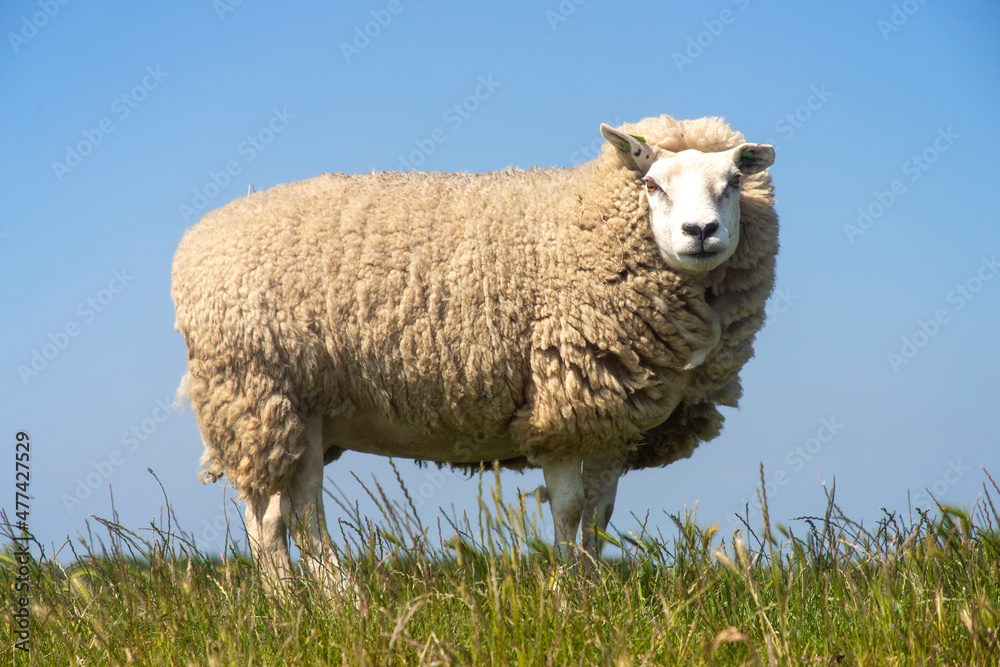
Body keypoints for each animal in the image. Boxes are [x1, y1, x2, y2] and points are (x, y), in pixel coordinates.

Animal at [171, 114, 778, 585]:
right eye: (651, 184)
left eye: (731, 181)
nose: (700, 232)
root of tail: (199, 236)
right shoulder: (563, 402)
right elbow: (568, 509)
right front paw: (568, 597)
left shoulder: (611, 417)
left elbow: (599, 514)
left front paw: (591, 586)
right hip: (257, 391)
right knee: (280, 518)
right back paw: (316, 602)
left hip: (302, 411)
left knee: (284, 512)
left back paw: (311, 600)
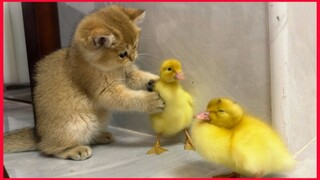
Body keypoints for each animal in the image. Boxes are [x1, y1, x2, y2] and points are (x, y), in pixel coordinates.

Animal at [4, 5, 165, 160]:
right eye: (122, 54)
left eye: (136, 45)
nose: (133, 57)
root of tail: (38, 135)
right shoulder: (105, 91)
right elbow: (129, 98)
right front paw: (151, 101)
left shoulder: (129, 74)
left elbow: (142, 77)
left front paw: (158, 80)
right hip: (79, 123)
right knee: (48, 149)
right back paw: (76, 150)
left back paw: (101, 136)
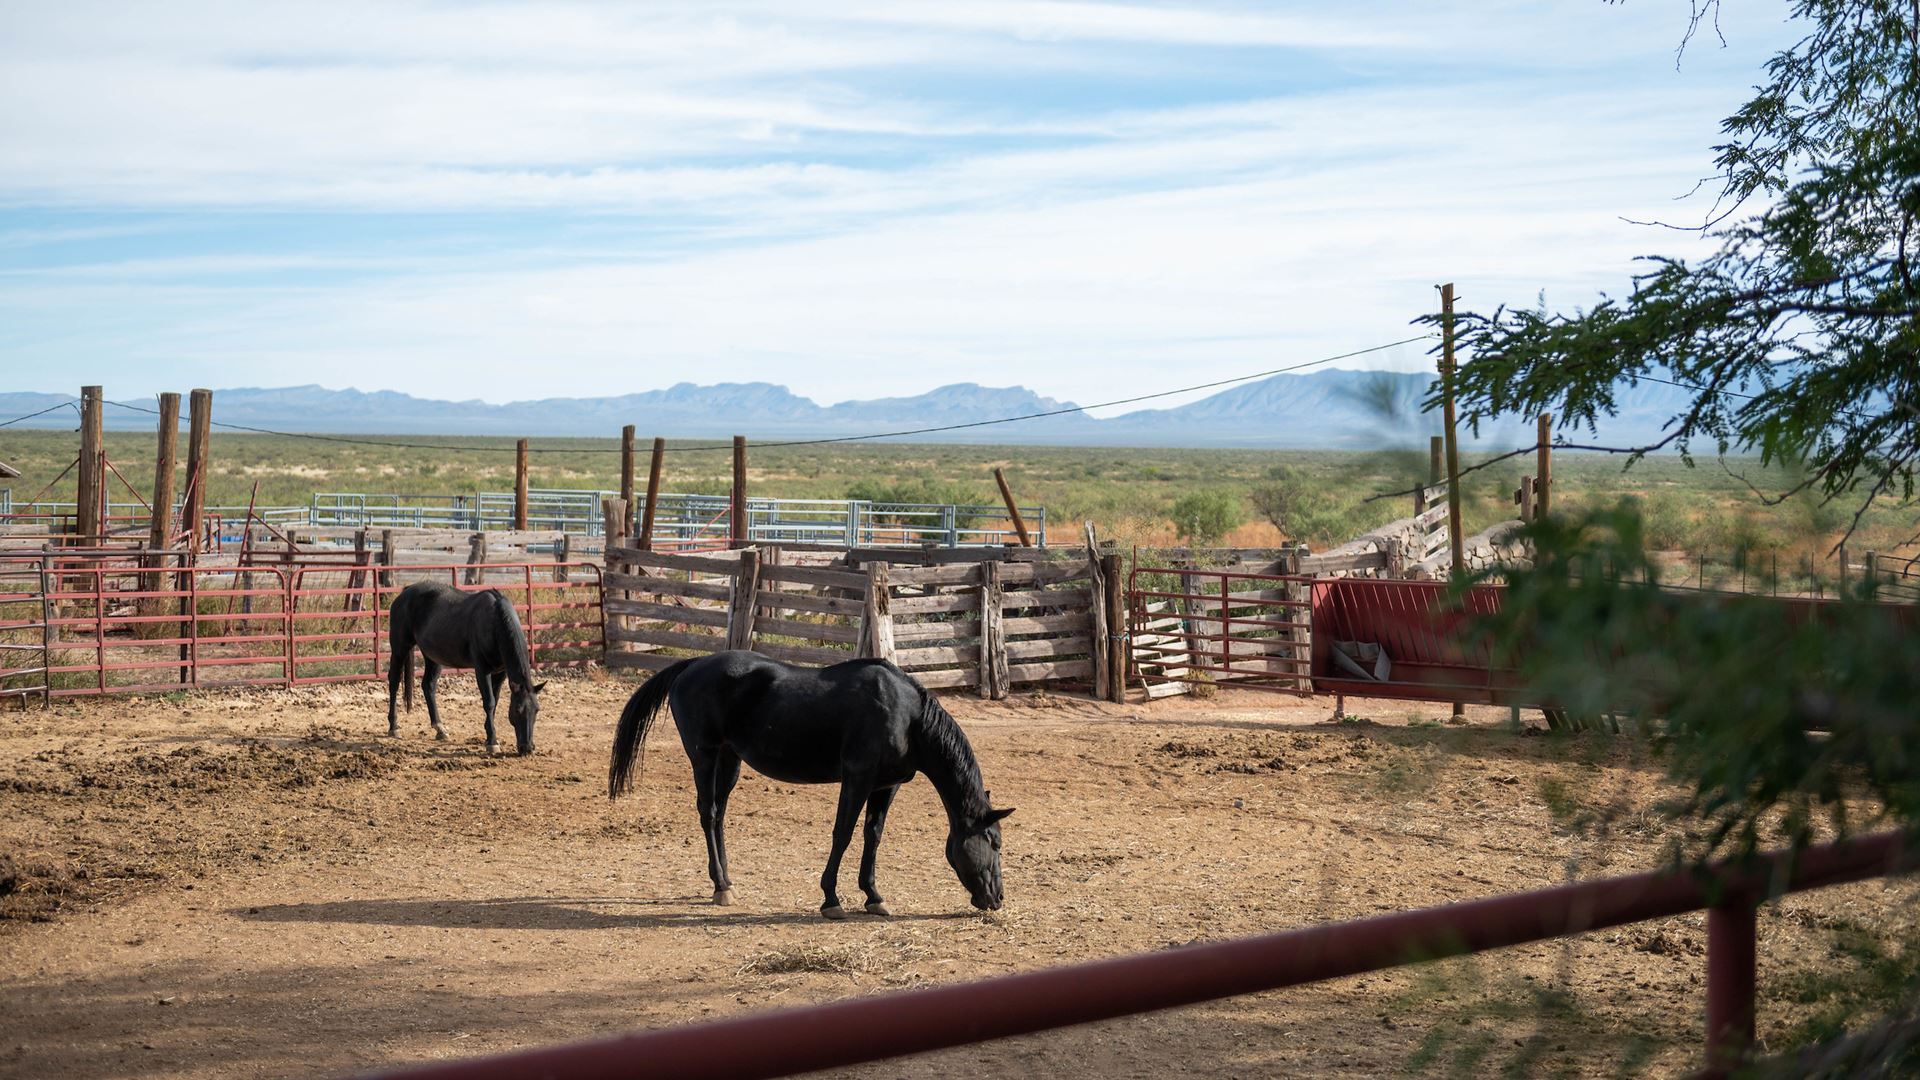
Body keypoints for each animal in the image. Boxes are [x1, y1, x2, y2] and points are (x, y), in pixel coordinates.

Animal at [610, 645, 1006, 914]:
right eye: (995, 842)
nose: (998, 899)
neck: (906, 715)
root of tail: (691, 665)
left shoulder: (886, 785)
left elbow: (873, 836)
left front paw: (873, 896)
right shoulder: (857, 777)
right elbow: (843, 834)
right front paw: (831, 898)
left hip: (729, 759)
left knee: (719, 814)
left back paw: (726, 882)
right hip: (704, 756)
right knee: (707, 813)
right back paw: (721, 886)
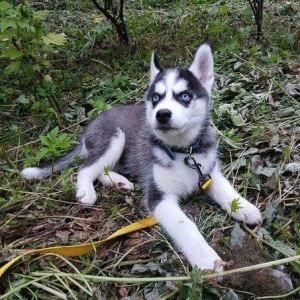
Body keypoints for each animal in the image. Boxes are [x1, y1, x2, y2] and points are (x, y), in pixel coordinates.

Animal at [21, 44, 262, 272]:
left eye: (184, 96)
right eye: (155, 98)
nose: (162, 114)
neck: (183, 152)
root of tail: (92, 124)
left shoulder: (207, 172)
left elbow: (225, 189)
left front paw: (244, 207)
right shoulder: (158, 198)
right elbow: (185, 225)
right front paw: (207, 259)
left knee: (102, 170)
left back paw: (119, 182)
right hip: (114, 137)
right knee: (86, 168)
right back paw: (87, 191)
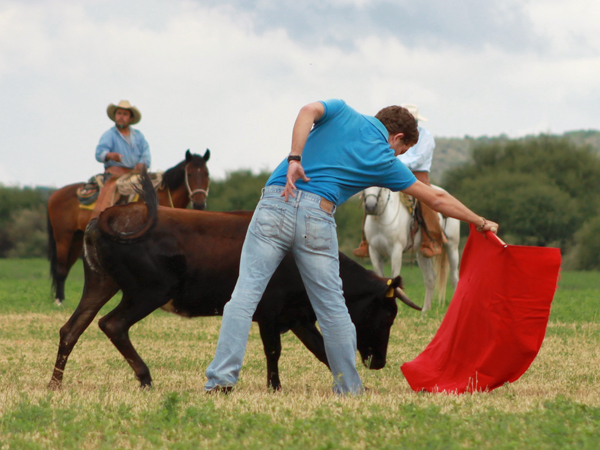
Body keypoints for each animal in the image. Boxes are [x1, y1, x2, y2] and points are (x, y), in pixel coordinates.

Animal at [45, 149, 209, 304]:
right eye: (189, 174)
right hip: (63, 237)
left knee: (66, 267)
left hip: (77, 239)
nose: (199, 203)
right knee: (60, 268)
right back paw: (58, 301)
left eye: (207, 174)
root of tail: (54, 194)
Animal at [49, 169, 420, 390]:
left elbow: (321, 350)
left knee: (72, 329)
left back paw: (55, 384)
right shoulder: (270, 313)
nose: (380, 362)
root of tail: (111, 213)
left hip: (101, 283)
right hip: (147, 292)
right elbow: (275, 350)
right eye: (387, 316)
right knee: (112, 325)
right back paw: (145, 377)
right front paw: (275, 388)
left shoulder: (297, 317)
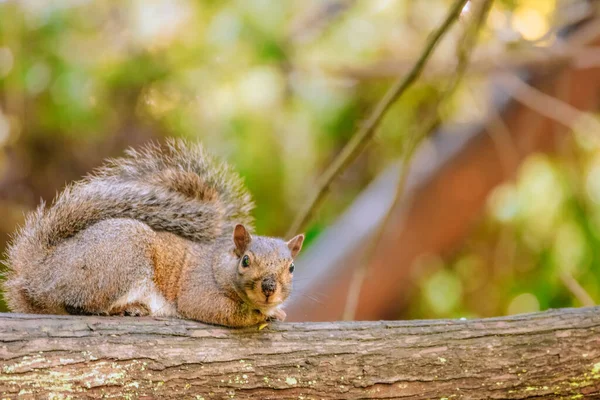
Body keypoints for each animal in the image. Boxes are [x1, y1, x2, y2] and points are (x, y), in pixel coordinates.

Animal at [1, 139, 304, 326]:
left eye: (291, 268)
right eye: (246, 261)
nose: (269, 288)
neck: (220, 265)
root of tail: (38, 273)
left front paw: (276, 312)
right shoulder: (198, 289)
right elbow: (220, 310)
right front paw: (259, 315)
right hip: (118, 259)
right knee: (76, 305)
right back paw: (124, 308)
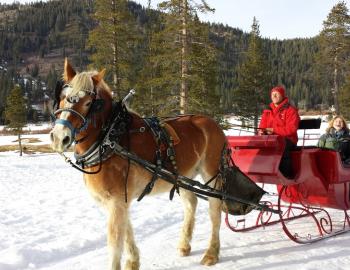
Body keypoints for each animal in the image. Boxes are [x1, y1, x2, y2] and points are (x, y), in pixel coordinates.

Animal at [48, 59, 262, 270]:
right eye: (63, 97)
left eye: (88, 103)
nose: (59, 137)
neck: (110, 139)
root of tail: (212, 123)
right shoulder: (119, 201)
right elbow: (127, 231)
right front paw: (133, 261)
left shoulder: (116, 201)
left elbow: (115, 243)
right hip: (183, 176)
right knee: (191, 203)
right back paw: (184, 245)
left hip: (212, 174)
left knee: (214, 209)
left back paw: (211, 253)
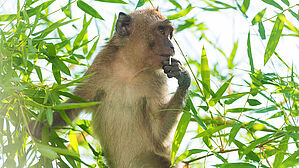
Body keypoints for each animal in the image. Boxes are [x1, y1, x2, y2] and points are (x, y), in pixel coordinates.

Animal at [30, 8, 192, 168]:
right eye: (161, 30)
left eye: (170, 34)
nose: (172, 46)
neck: (129, 69)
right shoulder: (100, 67)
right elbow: (74, 104)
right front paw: (39, 125)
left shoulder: (158, 79)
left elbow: (158, 134)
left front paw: (182, 76)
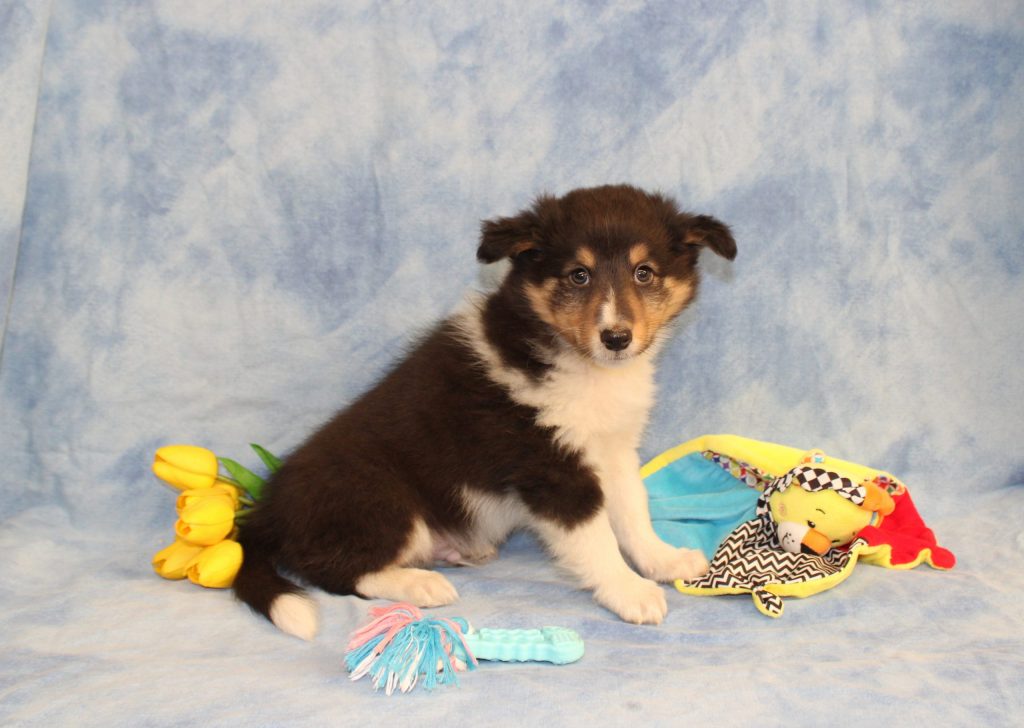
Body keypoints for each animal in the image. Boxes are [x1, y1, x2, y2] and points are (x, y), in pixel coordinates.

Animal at [233, 184, 736, 640]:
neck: (579, 362)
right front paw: (630, 591)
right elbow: (595, 537)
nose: (616, 338)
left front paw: (663, 559)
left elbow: (633, 511)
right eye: (578, 275)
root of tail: (268, 510)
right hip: (378, 497)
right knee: (334, 569)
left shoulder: (612, 449)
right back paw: (421, 583)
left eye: (644, 273)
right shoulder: (551, 468)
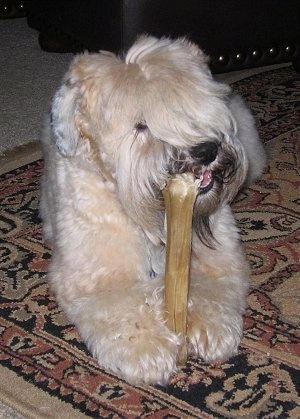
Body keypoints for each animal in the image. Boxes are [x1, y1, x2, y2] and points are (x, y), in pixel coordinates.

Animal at [39, 36, 264, 388]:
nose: (206, 150)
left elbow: (213, 289)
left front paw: (211, 329)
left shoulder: (218, 258)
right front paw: (148, 349)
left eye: (192, 104)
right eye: (141, 125)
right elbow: (122, 309)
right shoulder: (98, 274)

▶ **Your goal**:
Exactly restate the lines from the beginning of the data through the line with "right eye: (155, 98)", and no others, keeping pictures out.

▶ **Answer box**:
Body keypoints for each animal in the image. Boxes are [x1, y1, x2, y2] and points are (x, y), in pixel coordinates.

Animal at [171, 114, 778, 585]:
right eye: (651, 184)
left eye: (731, 181)
nose: (700, 232)
root of tail: (199, 236)
right shoulder: (563, 402)
right elbow: (568, 509)
right front paw: (568, 597)
left shoulder: (611, 417)
left elbow: (599, 514)
left front paw: (591, 586)
right hip: (257, 391)
right knee: (280, 518)
right back paw: (316, 602)
left hip: (302, 411)
left knee: (284, 512)
left back paw: (311, 600)
Body keypoints for each animal in the image. Boxes are [x1, y1, x2, y2] and points are (x, y), in pixel coordinates.

Animal at [4, 5, 165, 160]:
right eye: (122, 54)
left eye: (136, 45)
nose: (133, 57)
root of tail: (38, 135)
right shoulder: (105, 91)
right elbow: (129, 98)
right front paw: (151, 101)
left shoulder: (129, 74)
left elbow: (142, 77)
left front paw: (158, 80)
right hip: (79, 123)
right knee: (48, 149)
right back paw: (76, 150)
left back paw: (101, 136)
Body keypoints for each animal in the image. Boxes are [x1, y1, x2, y2] and points are (x, y), in pixel coordinates.

Animal at [610, 645, 1006, 914]:
right eye: (995, 842)
nose: (998, 899)
neck: (906, 715)
root of tail: (691, 665)
left shoulder: (886, 785)
left elbow: (873, 836)
left front paw: (873, 896)
right shoulder: (857, 777)
right elbow: (843, 834)
right front paw: (831, 898)
left hip: (729, 759)
left knee: (719, 814)
left back paw: (726, 882)
right hip: (704, 756)
right knee: (707, 813)
right back paw: (721, 886)
Body keypoints for each animal in the image. Boxes are [x1, y1, x2, y2] and points are (x, y), in pixel coordinates.

Animal at [21, 44, 262, 272]:
left eye: (184, 96)
right eye: (155, 98)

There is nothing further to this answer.